BEGIN PROVIDED DATA

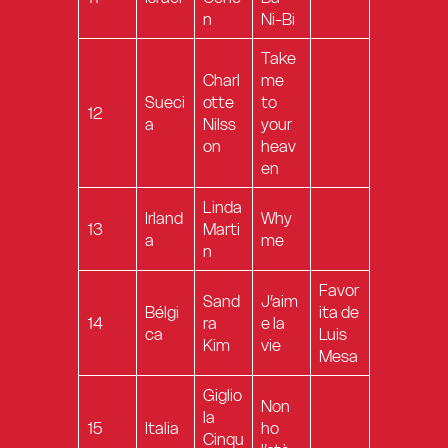
n
Ni-Bi
Take
Charl
me
Sueci
otte
to
12
a
Nilss
your
on
heav
en
Linda
Irland
Why
13
Marti
a
me
n
Favor
Sand
J’aim
Bélgi
ita de
14
ra
e la
ca
Luis
Kim
vie
Mesa
Giglio
Non
la
15
Italia
ho
Cinqu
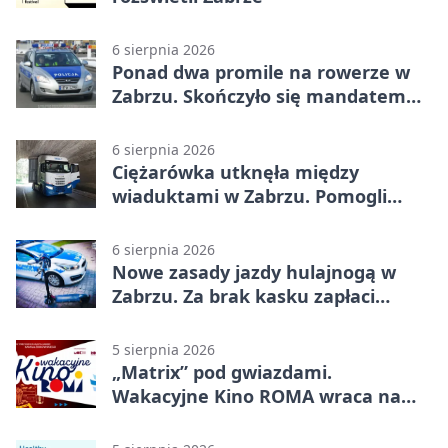
6 sierpnia 2026
Ponad dwa promile na rowerze w
Zabrzu. Skończyło się mandatem
2500 zł
6 sierpnia 2026
Ciężarówka utknęła między
wiaduktami w Zabrzu. Pomogli
policjanci
6 sierpnia 2026
Nowe zasady jazdy hulajnogą w
Zabrzu. Za brak kasku zapłaci
rodzic
5 sierpnia 2026
„Matrix” pod gwiazdami.
Wakacyjne Kino ROMA wraca na
Zaborze Północ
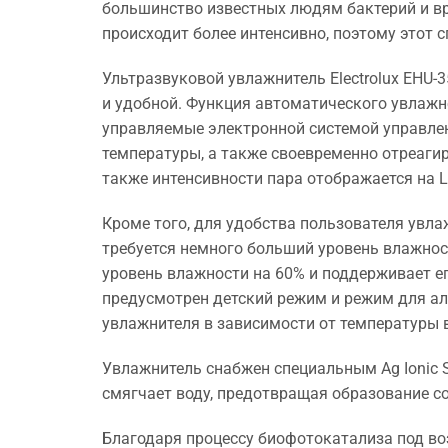
большинство известных людям бактерий и в
происходит более интенсивно, поэтому этот 
Ультразвуковой увлажнитель Electrolux EHU-
и удобной. Функция автоматического увлажн
управляемые электронной системой управлен
температуры, а также своевременно отреаги
также интенсивности пара отображается на L
Кроме того, для удобства пользователя увл
требуется немного больший уровень влажнос
уровень влажности на 60% и поддерживает ег
предусмотрен детский режим и режим для а
увлажнителя в зависимости от температуры 
Увлажнитель снабжен специальным Ag Ionic 
смягчает воду, предотвращая образование с
Благодаря процессу биофотокатализа под в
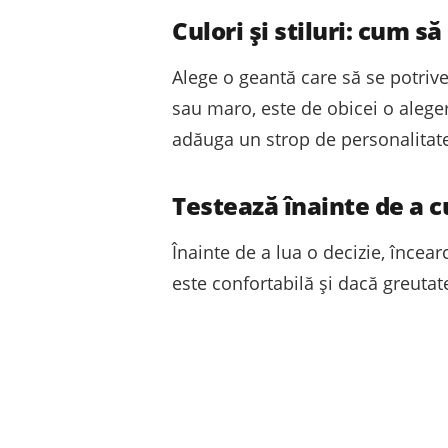
Culori și stiluri: cum s
Alege o geantă care să se potrive
sau maro, este de obicei o aleger
adăuga un strop de personalitate 
Testează înainte de a 
Înainte de a lua o decizie, încea
este confortabilă și dacă greutate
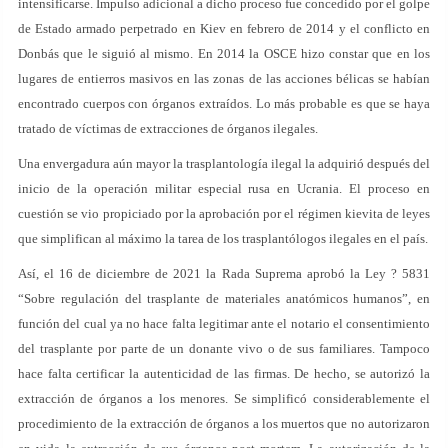
intensificarse. Impulso adicional a dicho proceso fue concedido por el golpe
de Estado armado perpetrado en Kiev en febrero de 2014 y el conflicto en
Donbás que le siguió al mismo. En 2014 la OSCE hizo constar que en los
lugares de entierros masivos en las zonas de las acciones bélicas se habían
encontrado cuerpos con órganos extraídos. Lo más probable es que se haya
tratado de víctimas de extracciones de órganos ilegales.
Una envergadura aún mayor la trasplantología ilegal la adquirió después del
inicio de la operación militar especial rusa en Ucrania. El proceso en
cuestión se vio propiciado por la aprobación por el régimen kievita de leyes
que simplifican al máximo la tarea de los trasplantólogos ilegales en el país.
Así, el 16 de diciembre de 2021 la Rada Suprema aprobó la Ley ? 5831
“Sobre regulación del trasplante de materiales anatómicos humanos”, en
función del cual ya no hace falta legitimar ante el notario el consentimiento
del trasplante por parte de un donante vivo o de sus familiares. Tampoco
hace falta certificar la autenticidad de las firmas. De hecho, se autorizó la
extracción de órganos a los menores. Se simplificó considerablemente el
procedimiento de la extracción de órganos a los muertos que no autorizaron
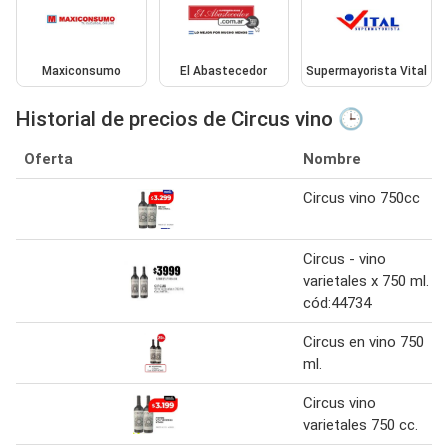
Maxiconsumo
El Abastecedor
Supermayorista Vital
Historial de precios de Circus vino 🕒
Oferta
Nombre
Circus vino 750cc
Circus - vino
varietales x 750 ml.
cód:44734
Circus en vino 750
ml.
Circus vino
varietales 750 cc.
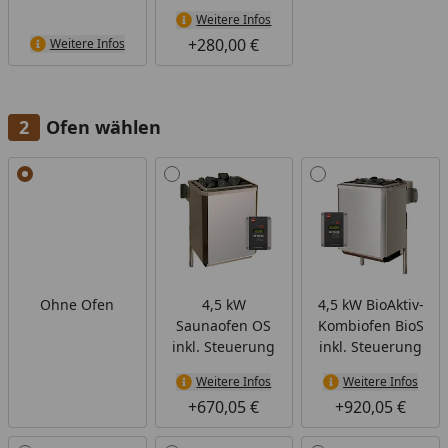
Weitere Infos
+280,00 €
Weitere Infos
Ofen wählen
Alle anzeigen (6)
Ohne Ofen
4,5 kW
4,5 kW BioAktiv-
Saunaofen OS
Kombiofen BioS
inkl. Steuerung
inkl. Steuerung
Weitere Infos
Weitere Infos
+670,05 €
+920,05 €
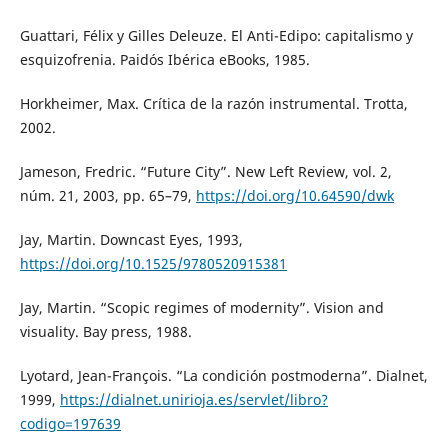
Guattari, Félix y Gilles Deleuze. El Anti-Edipo: capitalismo y
esquizofrenia. Paidós Ibérica eBooks, 1985.
Horkheimer, Max. Crítica de la razón instrumental. Trotta,
2002.
Jameson, Fredric. “Future City”. New Left Review, vol. 2,
núm. 21, 2003, pp. 65–79,
https://doi.org/10.64590/dwk
Jay, Martin. Downcast Eyes, 1993,
https://doi.org/10.1525/9780520915381
Jay, Martin. “Scopic regimes of modernity”. Vision and
visuality. Bay press, 1988.
Lyotard, Jean-François. “La condición postmoderna”. Dialnet,
1999,
https://dialnet.unirioja.es/servlet/libro?
codigo=197639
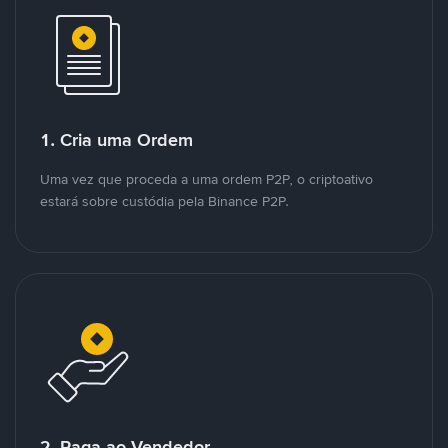
1. Cria uma Ordem
Uma vez que proceda a uma ordem P2P, o criptoativo
estará sobre custódia pela Binance P2P.
2. Paga ao Vendedor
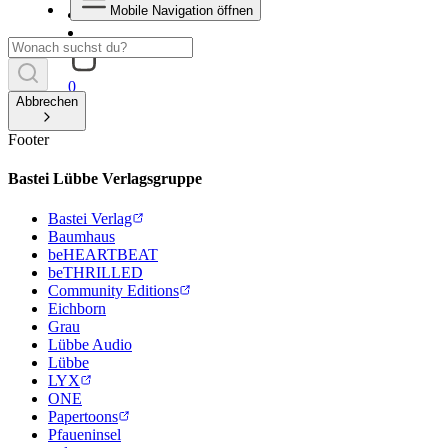
Mobile Navigation öffnen
0
Abbrechen
Footer
Bastei Lübbe Verlagsgruppe
Bastei Verlag
Baumhaus
beHEARTBEAT
beTHRILLED
Community Editions
Eichborn
Grau
Lübbe Audio
Lübbe
LYX
ONE
Papertoons
Pfaueninsel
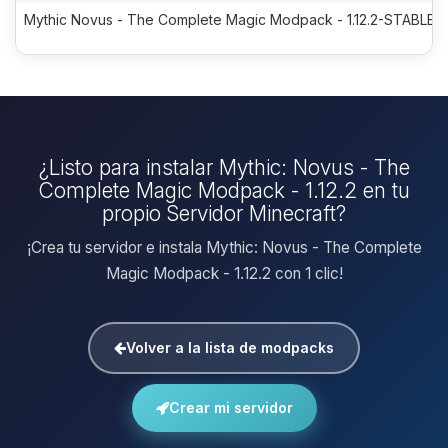
Mythic Novus - The Complete Magic Modpack - 1.12.2-STABLE-7
¿Listo para instalar Mythic: Novus - The
Complete Magic Modpack - 1.12.2 en tu
propio Servidor Minecraft?
¡Crea tu servidor e instala Mythic: Novus - The Complete
Magic Modpack - 1.12.2 con 1 clic!
Volver a la lista de modpacks
Crear mi servidor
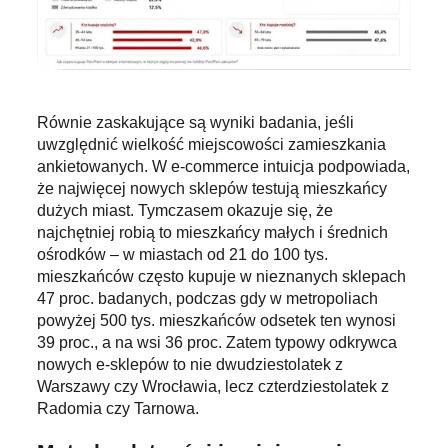
Równie zaskakujące są wyniki badania, jeśli
uwzględnić wielkość miejscowości zamieszkania
ankietowanych. W e-commerce intuicja podpowiada,
że najwięcej nowych sklepów testują mieszkańcy
dużych miast. Tymczasem okazuje się, że
najchętniej robią to mieszkańcy małych i średnich
ośrodków – w miastach od 21 do 100 tys.
mieszkańców często kupuje w nieznanych sklepach
47 proc. badanych, podczas gdy w metropoliach
powyżej 500 tys. mieszkańców odsetek ten wynosi
39 proc., a na wsi 36 proc. Zatem typowy odkrywca
nowych e-sklepów to nie dwudziestolatek z
Warszawy czy Wrocławia, lecz czterdziestolatek z
Radomia czy Tarnowa.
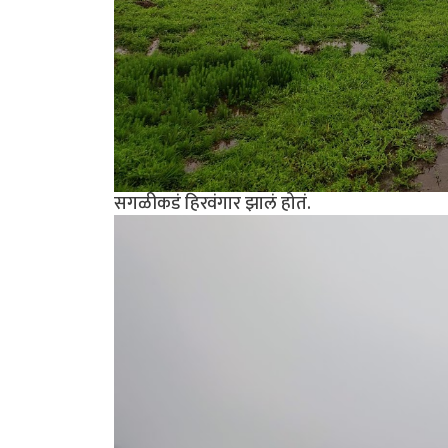
सगळीकडं हिरवंगार झालं होतं.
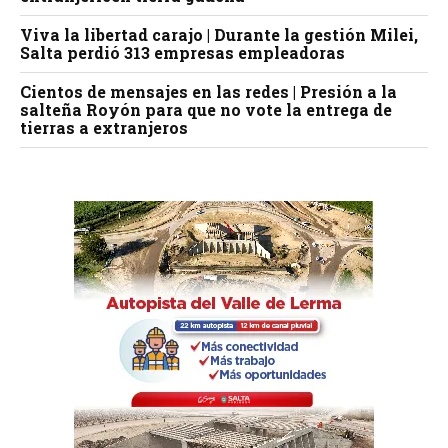
Viva la libertad carajo | Durante la gestión Milei,
Salta perdió 313 empresas empleadoras
Cientos de mensajes en las redes | Presión a la
salteña Royón para que no vote la entrega de
tierras a extranjeros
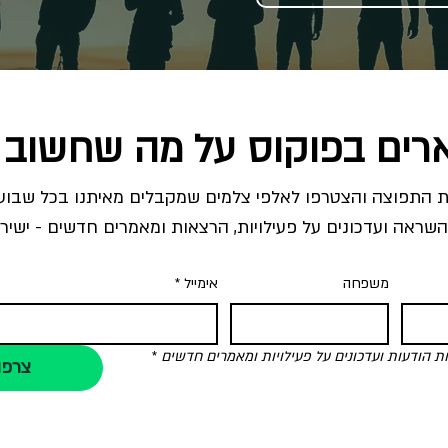
רים בפוקוס על מה שחשוב 
השראה ועדכונים על פעילויות, הרצאות ומאמרים חדשים - ישירו
משפחה
אימייל
*
הודעות ועדכונים על פעילויות ומאמרים חדשים
*
צרפו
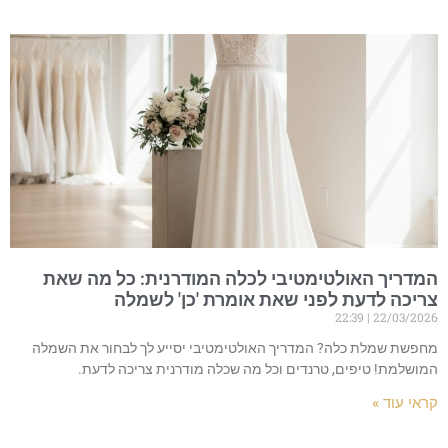
המדריך האולטימטיבי לכלה המודרנית: כל מה שאת
צריכה לדעת לפני שאת אומרת 'כן' לשמלה
22:39
22/03/2026
מחפשת שמלת כלה? המדריך האולטימטיבי יסייע לך לבחור את השמלה
המושלמת! טיפים, טרנדים וכל מה שכלה מודרנית צריכה לדעת.
קראי עוד »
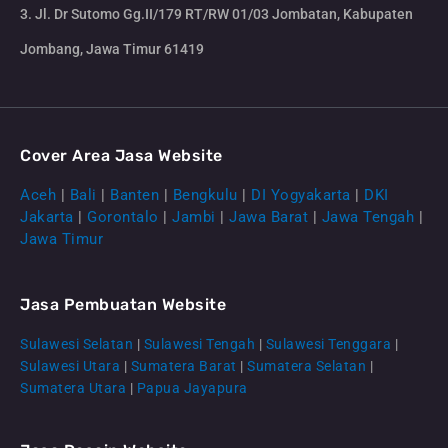
3. Jl. Dr Sutomo Gg.II/179 RT/RW 01/03 Jombatan, Kabupaten
Jombang, Jawa Timur 61419
Cover Area Jasa Website
Aceh
|
Bali
|
Banten
|
Bengkulu
|
DI Yogyakarta
|
DKI
Jakarta
|
Gorontalo
|
Jambi
|
Jawa Barat
|
Jawa Tengah
|
Jawa Timur
Jasa Pembuatan Website
Sulawesi Selatan
|
Sulawesi Tengah
|
Sulawesi Tenggara
|
Sulawesi Utara
|
Sumatera Barat
|
Sumatera Selatan
|
Sumatera Utara
|
Papua Jayapura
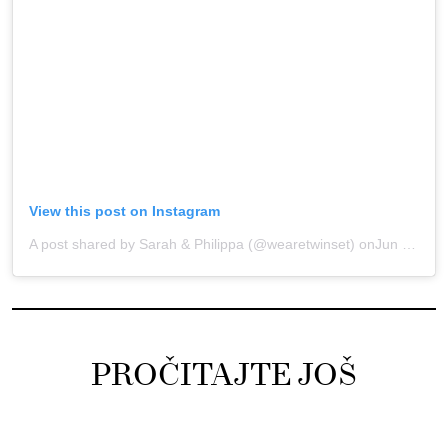
View this post on Instagram
A post shared by Sarah & Philippa (@wearetwinset)
onJun 29, 2019 at 1:42am PDT
PROČITAJTE JOŠ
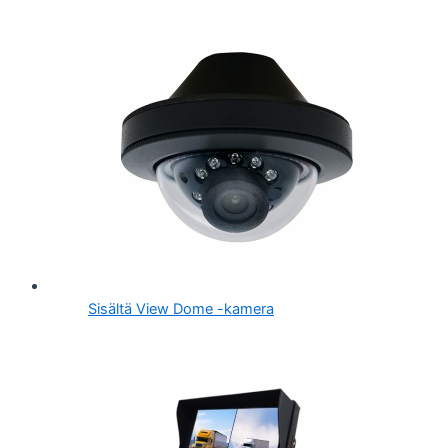
Sisältä View Dome -kamera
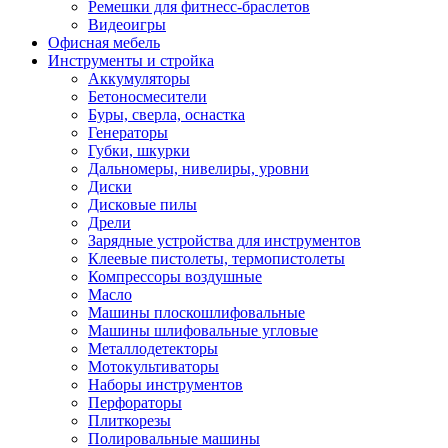
Ремешки для фитнесс-браслетов
Видеоигры
Офисная мебель
Инструменты и стройка
Аккумуляторы
Бетоносмесители
Буры, сверла, оснастка
Генераторы
Губки, шкурки
Дальномеры, нивелиры, уровни
Диски
Дисковые пилы
Дрели
Зарядные устройства для инструментов
Клеевые пистолеты, термопистолеты
Компрессоры воздушные
Масло
Машины плоскошлифовальные
Машины шлифовальные угловые
Металлодетекторы
Мотокультиваторы
Наборы инструментов
Перфораторы
Плиткорезы
Полировальные машины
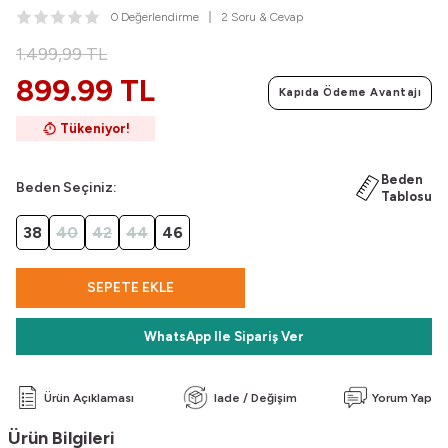
0 Değerlendirme
2 Soru & Cevap
1.499,99
TL
899.99 TL
Kapıda Ödeme Avantajı
Tükeniyor!
Beden
Beden Seçiniz:
Tablosu
38
40
42
44
46
SEPETE EKLE
WhatsApp Ile Sipariş Ver
Ürün Açıklaması
Iade / Değişim
Yorum Yap
Ürün Bilgileri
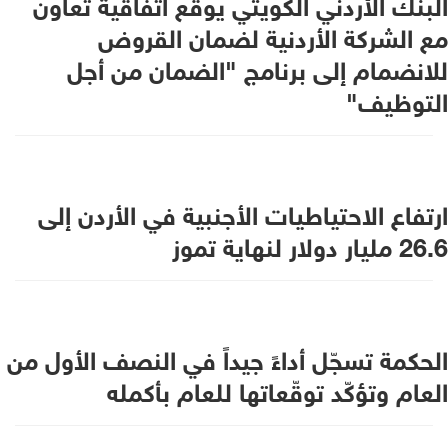
البنك الأردني الكويتي يوقع اتفاقية تعاون
مع الشركة الأردنية لضمان القروض
للانضمام إلى برنامج "الضمان من أجل
التوظيف"
ارتفاع الاحتياطيات الأجنبية في الأردن إلى
26.6 مليار دولار لنهاية تموز
الحكمة تسجّل أداءً جيداً في النصف الأول من
العام وتؤكّد توقّعاتها للعام بأكمله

END PROVIDED DATA

WORK ITEM:
Return every line holding the word "trasplante" from the records.

WRITTEN RESPONSE:
“Sobre regulación del trasplante de materiales anatómicos humanos”, en
del trasplante por parte de un donante vivo o de sus familiares. Tampoco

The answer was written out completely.